When I login, the browser extension pops up and lets me click sign in.

 

[arc of the universe]

when i look in my iOS Passwords app, im always amazed that i have less than 10 sites that have a passkey.
(whereas the number of sites that i have in the Passwords app that use biometric ID to put in the username and password are probably over 150 or so).

i have a basic question about the iOS Passwords app itself relating to how secure it is.
i would like to confirm that there isn't a way to get into it other than using your biometric ID.
for example. if someone steals my iPhone, and figures out my phone's passcode and add their fingerprint to the TouchID/Passcode (I still am using an iPhone SE so its TouchID), are they then able to get into the Passwords app?
if that's the case, then even Passkeys aren't safe.

i have one banking app on my iPhone, that uses a Passkey, but, even if I myself just add a fingerprint to the TouchID/Passcode, this banking app immediately and automatically requires a different way to authenticate that I am the owner of the account before it will work with a Touch ID enabled Passkey again. but that's my only app that works like this, i think. even my other banking apps dont work like this.

 

[BigBlur]

i have a basic question about the iOS Passwords app itself relating to how secure it is.
i would like to confirm that there isn't a way to get into it other than using your biometric ID.
for example. if someone steals my iPhone, and figures out my phone's passcode and add their fingerprint to the TouchID/Passcode (I still am using an iPhone SE so its TouchID), are they then able to get into the Passwords app?
if that's the case, then even Passkeys aren't safe.
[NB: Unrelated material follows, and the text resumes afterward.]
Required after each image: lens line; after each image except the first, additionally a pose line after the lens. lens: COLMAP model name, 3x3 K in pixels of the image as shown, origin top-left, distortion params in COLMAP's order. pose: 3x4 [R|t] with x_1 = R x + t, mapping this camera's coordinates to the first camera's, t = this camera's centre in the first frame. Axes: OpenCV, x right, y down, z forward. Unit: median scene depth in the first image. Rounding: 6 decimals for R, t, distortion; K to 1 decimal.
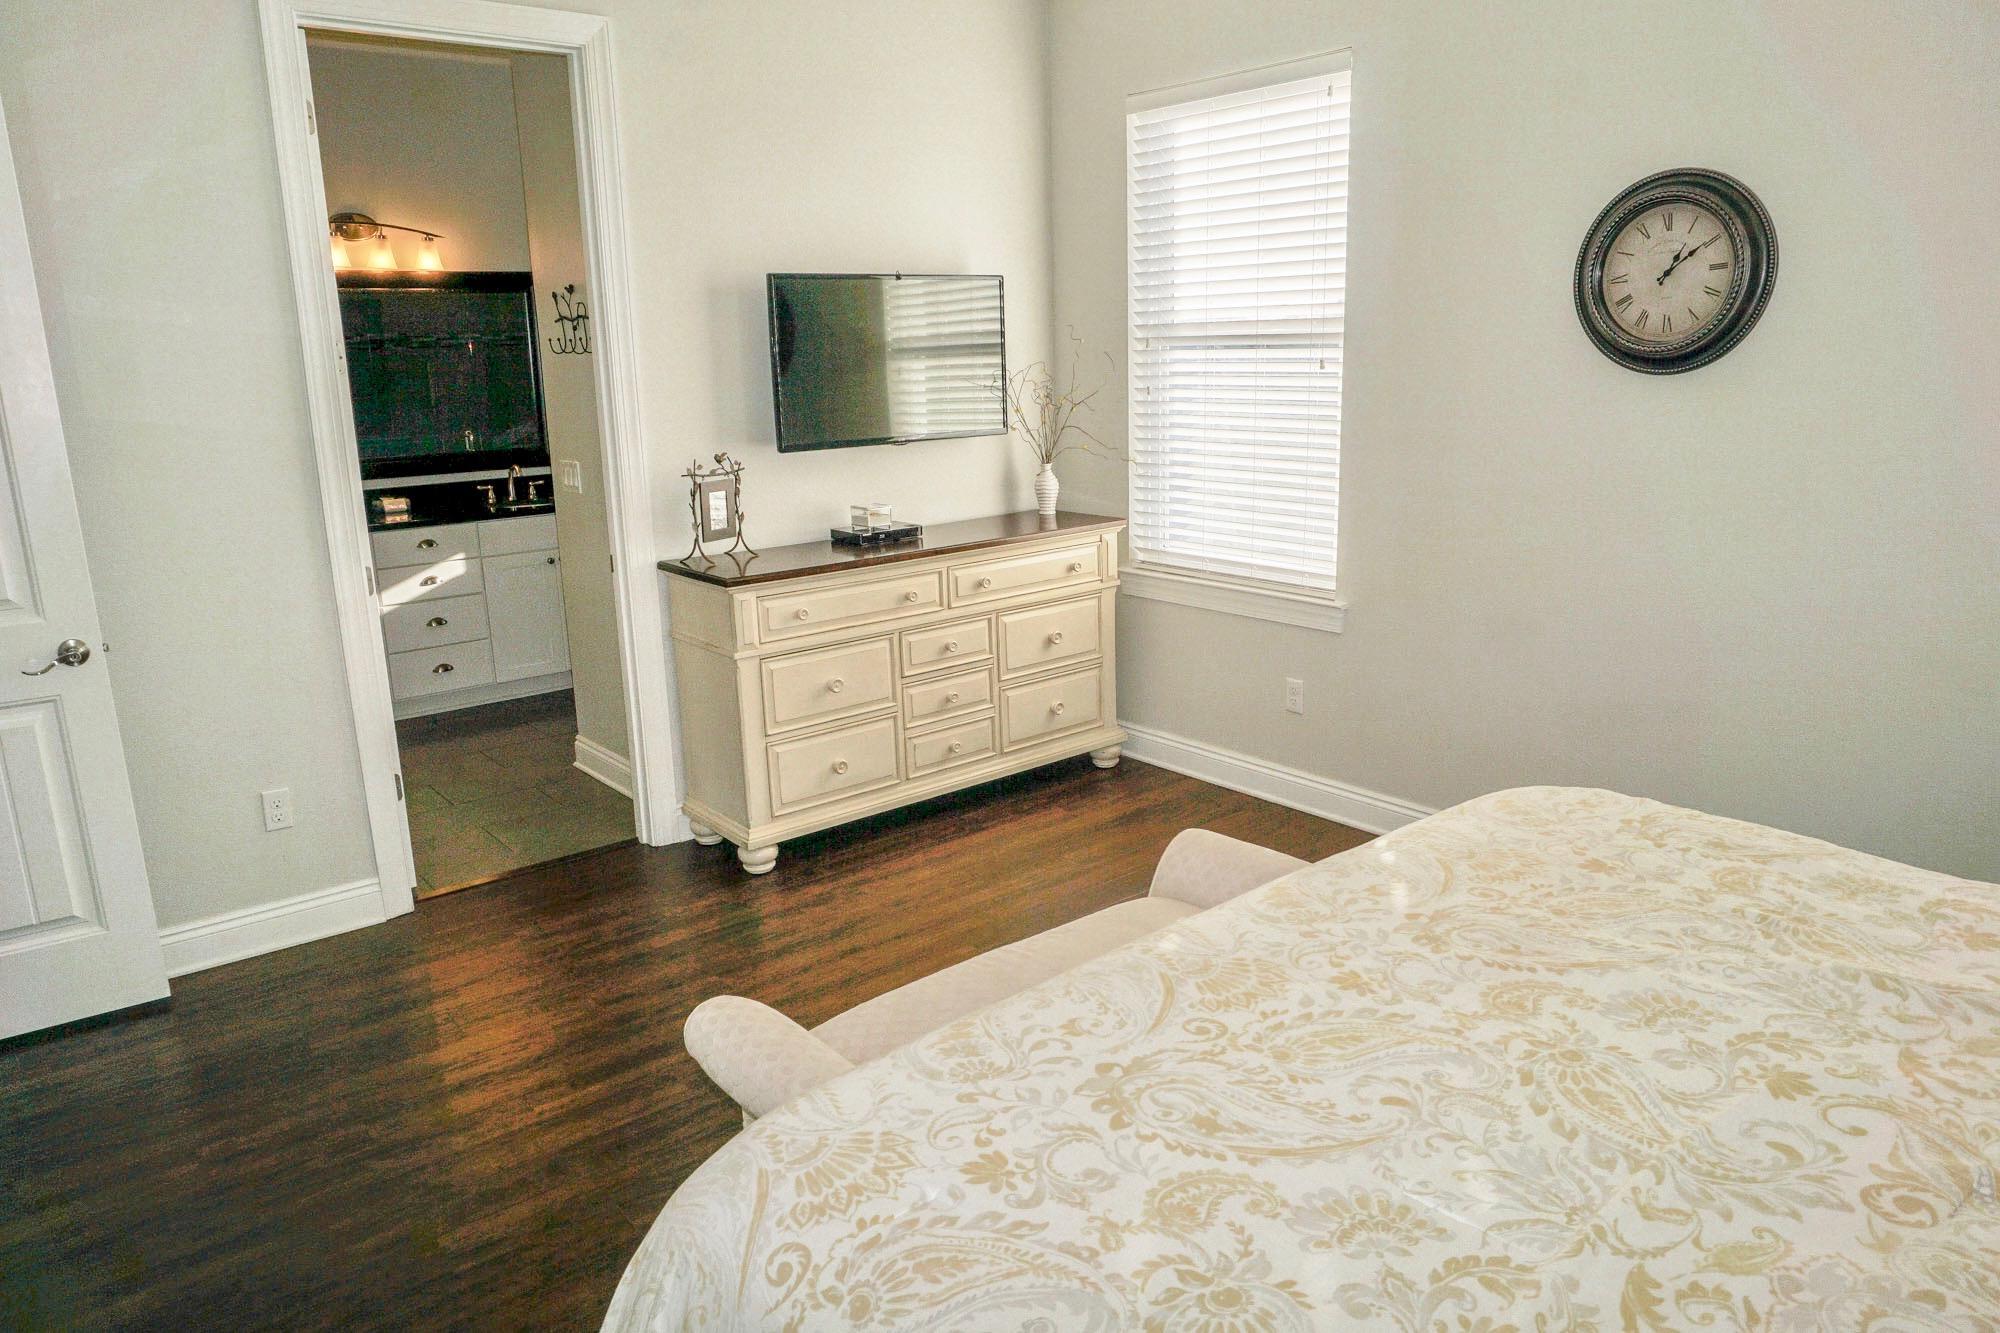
lens RADIAL K [[1278.8, 0, 1000.0], [0, 1278.8, 666.5], [0, 0, 1]] dist [-0.022437, 0.001041]
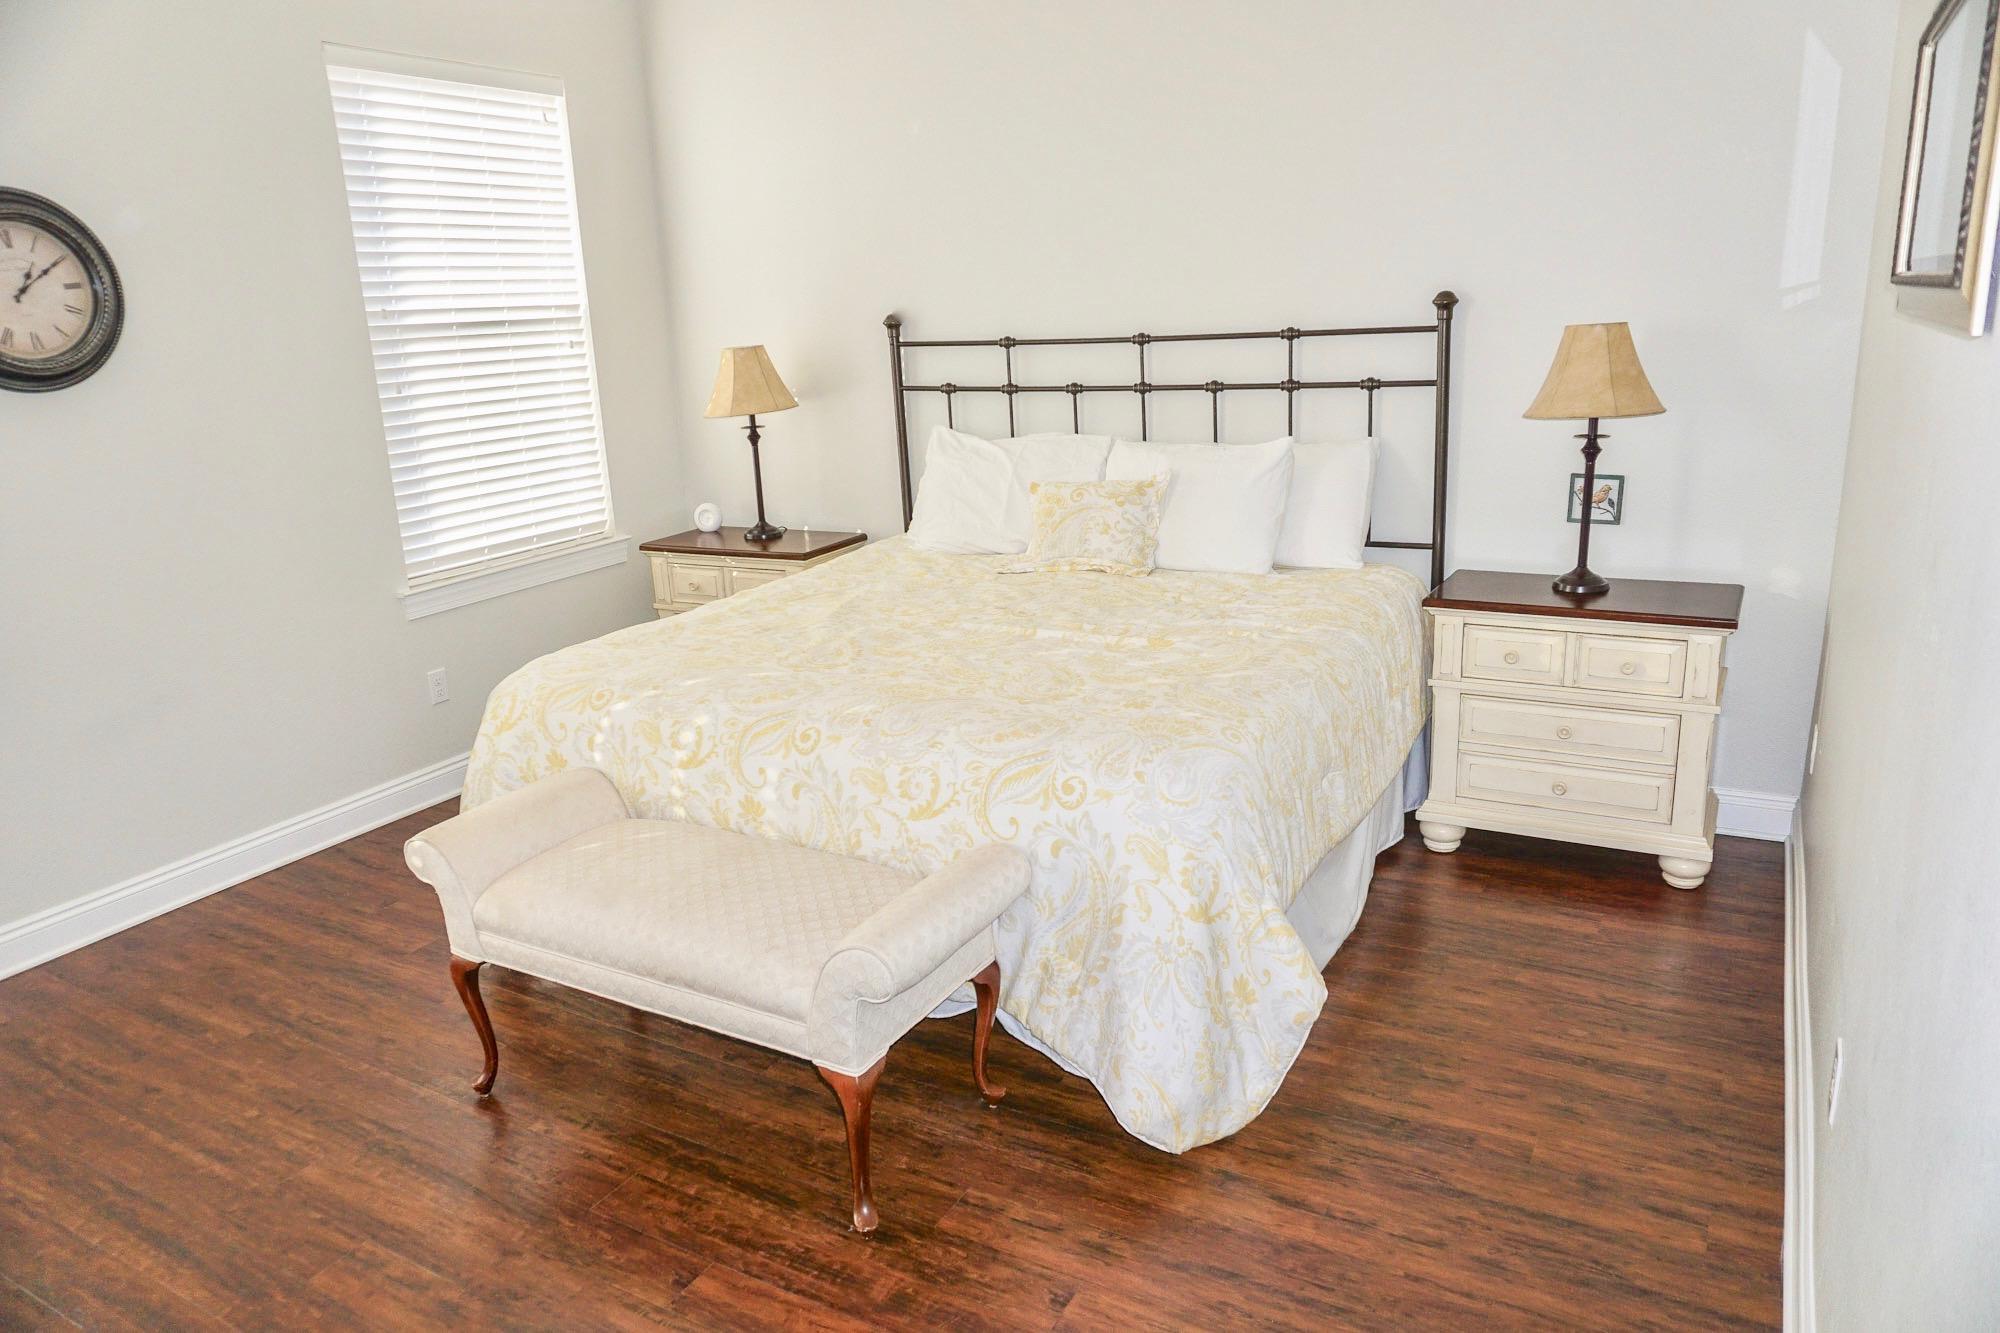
lens RADIAL K [[1278.8, 0, 1000.0], [0, 1278.8, 666.5], [0, 0, 1]] dist [-0.022437, 0.001041]
pose [[-0.341049, -0.206315, 0.917126, -1.168877], [0.287139, 0.906128, 0.310618, -0.220246], [-0.895118, 0.369279, -0.249793, 1.129522]]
Yes, you can use the passcode. The Passwords app will ask for it if Face ID fails twice. You can try this out yourself by covering up the Face ID camera. I believe turning on "Stolen Device Protection" will help with this...making the biometric authentication required and having no passcode alternative.

Also, something else to be mindful of is that passkeys can be shared. I just did this the other day. I set up a passkey for my mom's Costco account on her phone. I then AirDropped the passkey to my phone, so that I could use it too. (We share the account.)

If someone gets into your phone, they could AirDrop all your passkeys to theirs, and you'd never know they were using them to log into your accounts. It's easy to change a password if it gets stolen; everyone knows how to do that...but with passkeys, you need to navigate through your account settings on the site to figure out how to revoke it and generate a new one.

IMO, passkeys are still a good thing and better than passwords, but they can get stolen too if you aren't careful with your devices.